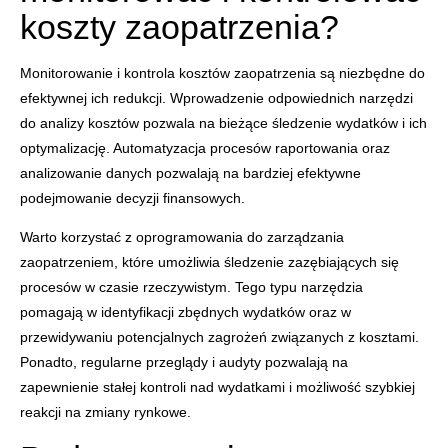
koszty zaopatrzenia?
Monitorowanie i kontrola kosztów zaopatrzenia są niezbędne do
efektywnej ich redukcji. Wprowadzenie odpowiednich narzędzi
do analizy kosztów pozwala na bieżące śledzenie wydatków i ich
optymalizację. Automatyzacja procesów raportowania oraz
analizowanie danych pozwalają na bardziej efektywne
podejmowanie decyzji finansowych.
Warto korzystać z oprogramowania do zarządzania
zaopatrzeniem, które umożliwia śledzenie zazębiających się
procesów w czasie rzeczywistym. Tego typu narzędzia
pomagają w identyfikacji zbędnych wydatków oraz w
przewidywaniu potencjalnych zagrożeń związanych z kosztami.
Ponadto, regularne przeglądy i audyty pozwalają na
zapewnienie stałej kontroli nad wydatkami i możliwość szybkiej
reakcji na zmiany rynkowe.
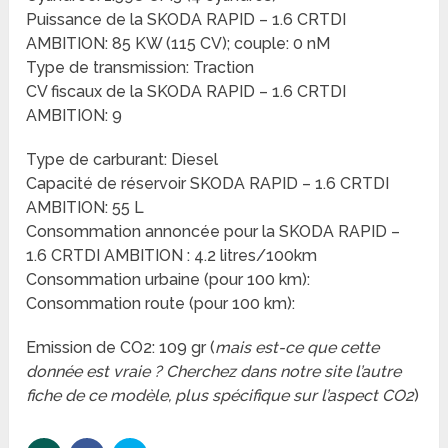
Puissance de la SKODA RAPID – 1.6 CRTDI
AMBITION: 85 KW (115 CV); couple: 0 nM
Type de transmission: Traction
CV fiscaux de la SKODA RAPID – 1.6 CRTDI
AMBITION: 9
Type de carburant: Diesel
Capacité de réservoir SKODA RAPID – 1.6 CRTDI
AMBITION: 55 L
Consommation annoncée pour la SKODA RAPID –
1.6 CRTDI AMBITION : 4.2 litres/100km
Consommation urbaine (pour 100 km):
Consommation route (pour 100 km):
Emission de CO2: 109 gr (
mais est-ce que cette
donnée est vraie ? Cherchez dans notre site l’autre
fiche de ce modèle, plus spécifique sur l’aspect CO2
)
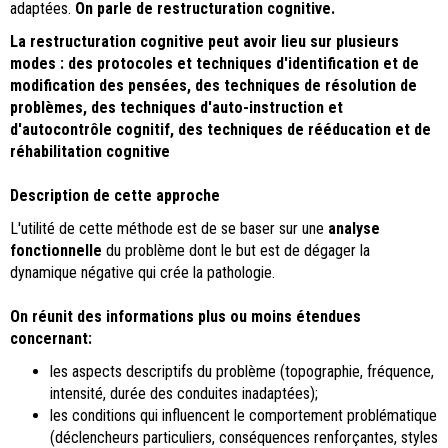
adaptées.
On parle de restructuration cognitive.
La restructuration cognitive peut avoir lieu sur plusieurs
modes : des protocoles et techniques d'identification et de
modification des pensées, des techniques de résolution de
problèmes, des techniques d'auto-instruction et
d'autocontrôle cognitif, des techniques de rééducation et de
réhabilitation cognitive
Description de cette approche
L'utilité de cette méthode est de se baser sur une
analyse
fonctionnelle
du problème dont le but est de dégager la
dynamique négative qui crée la pathologie.
On réunit des informations plus ou moins étendues
concernant:
les aspects descriptifs du problème (topographie, fréquence,
intensité, durée des conduites inadaptées);
les conditions qui influencent le comportement problématique
(déclencheurs particuliers, conséquences renforçantes, styles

Written task. The answer must consist solely of the number of lines in the listing that include the string "SKODA".

Output for this exercise. 4